Mr Hammond said: “When James Hay came back into the market in 1996 it was because it had been confident that lots of life offices wanted to come into the Sipp market, but didn’t want to do the administration. So a lot of insurance companies in 1996, 1997 and 1998 launched Sipps with third party administration contracts, and that boosted the Sipp market.

“With the market having grown you’ve got lots of people thinking: ‘how do we get people to develop this market?’ You have stockbrokers selling their wares in a Sipp. Sipps became much more accessible with all the life offices involved, and that continued through the early 2000s.”

Such was the success of the Sipp that it eclipsed the original personal pensions, which eventually started to resemble them by offering more flexibility. Sipps in turn became cheaper, with the launch of low-cost Sipps in October 2000, so the market started to evolve into what it is today, a universe occupied by the bespoke, high-end product for the high net-worth, with many investment options to choose from and the cheaper low-end Sipp that acts like a tax wrapper, with a range of funds to choose from.

But despite all the innovations on the product side, personal pensions could not escape the thorny issue of government meddling. Bound by legislation, and at the same time bringing in a huge amount of money, there has been constant fiddling in terms of investments allowed or unallowed. The sudden about-turn on residential properties in Sipps in December 2005 is one example – a subject that made a return in this March’s Budget – or the changes to lifetime allowance and the protections applied is another.

One of the biggest changes to happen was in 2006 with the arrival of pension simplification, or ‘A-Day’. It was designed to bring eight pension regimes under one umbrella and rationalise some of the legislation.

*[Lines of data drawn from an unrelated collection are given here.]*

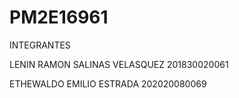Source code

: # PM2E16961

INTEGRANTES

LENIN RAMON SALINAS VELASQUEZ 201830020061

ETHEWALDO EMILIO ESTRADA 202020080069
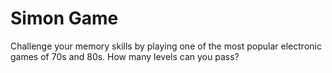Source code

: # Simon Game
 Challenge your memory skills by playing one of the most popular electronic games of 70s and 80s. How many levels can you pass?
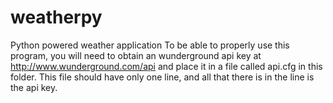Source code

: # weatherpy
Python powered weather application
To be able to properly use this program, you will need to obtain an wunderground api key at http://www.wunderground.com/api and place it in a file called api.cfg in this folder.
This file should have only one line, and all that there is in the line is the api key.
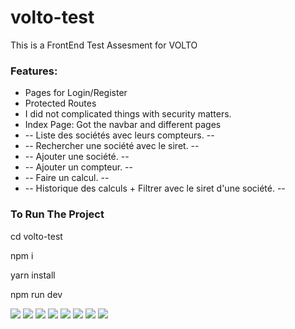 # volto-test
This is a FrontEnd Test Assesment for VOLTO

<h3>Features: </h3>
<ul>
<li>Pages for Login/Register</li>
<li>Protected Routes</li>
<li>I did not complicated things with security matters.</li>
<li>Index Page: Got the navbar and different pages</li>
<li> -- Liste des sociétés avec leurs compteurs. -- </li>
<li> -- Rechercher une société avec le siret. -- </li>
<li> -- Ajouter une société. -- </li>
<li> -- Ajouter un compteur. -- </li>
<li> -- Faire un calcul. -- </li>
<li> -- Historique des calculs + Filtrer avec le siret d'une société. -- </li>
</ul>

<h3>To Run The Project</h3>
<p>cd volto-test</p>
<p>npm i</p>
<p>yarn install</p>
<p>npm run dev</p>

<img src="https://user-images.githubusercontent.com/79547668/229862294-4891ccd9-4abf-43dc-8063-e93bce70a00c.PNG" />
<img src="https://user-images.githubusercontent.com/79547668/229862450-8052e4a4-9a07-4175-9a6b-5e2a513b5034.PNG" />
<img src="https://user-images.githubusercontent.com/79547668/230409770-86d566ec-e16a-4b17-ab8e-f1d6495179dc.PNG" />
<img src="https://user-images.githubusercontent.com/79547668/229862491-0a40a84a-b7ae-4e1f-a713-d1003b06c671.PNG" />
<img src="https://user-images.githubusercontent.com/79547668/229862505-7bfcad1f-513d-4daa-bd3e-900bb54f2d9a.PNG" />
<img src="https://user-images.githubusercontent.com/79547668/229862520-52f5c3ec-f709-4e6b-991a-cf68ce22dc12.PNG" />
<img src="https://user-images.githubusercontent.com/79547668/229862554-bafef731-5f89-4f2c-b68a-6f607b41e7a8.PNG" />
<img src="https://user-images.githubusercontent.com/79547668/229862374-48f2839a-e616-4855-8a1c-d8b95310db59.PNG" />
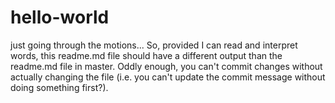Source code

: # hello-world
just going through the motions...
So, provided I can read and interpret words, this readme.md file should have a different output than the readme.md file in master. Oddly enough, you can't commit changes without actually changing the file (i.e. you can't update the commit message without doing something first?).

Laith Khalaf, head of corporate research for Hargreaves Lansdown, said: “The idea was to simplify pensions. Arguably that hasn’t been achieved to a great extent. It was a simplification but it didn’t go as far as it could.

“I think government meddling should be something they look to minimise; there’s lots of temptation to come along and change the rules. There have been some positives, such as the introduction of flexible drawdown, but looking at the broad context, people need to know what they’re saving into is stable.”

Steve Bee, founder and chief executive of Jargonfree Benefits, said that some good had come from government involvement. He added: “Allowing people to have their own personal pension as well as being members of a company pension scheme, to have more than one pension on the go at once, was a really good idea.”

However the most recent change could have the biggest impact of all: the arrival of auto-enrolment. So far the opt-out rates have been very low – take-up is 90 per cent – but Mr Bee believes it will mean the end of the personal pension.

He said: “I think time is up for personal pensions. Auto-enrolment kills them, apart from the self-employed. The restrictions are unhelpful. Why there should be any restrictions, I don’t know.

“I think the government should concentrate on where people don’t save enough rather than worry about saving too much.”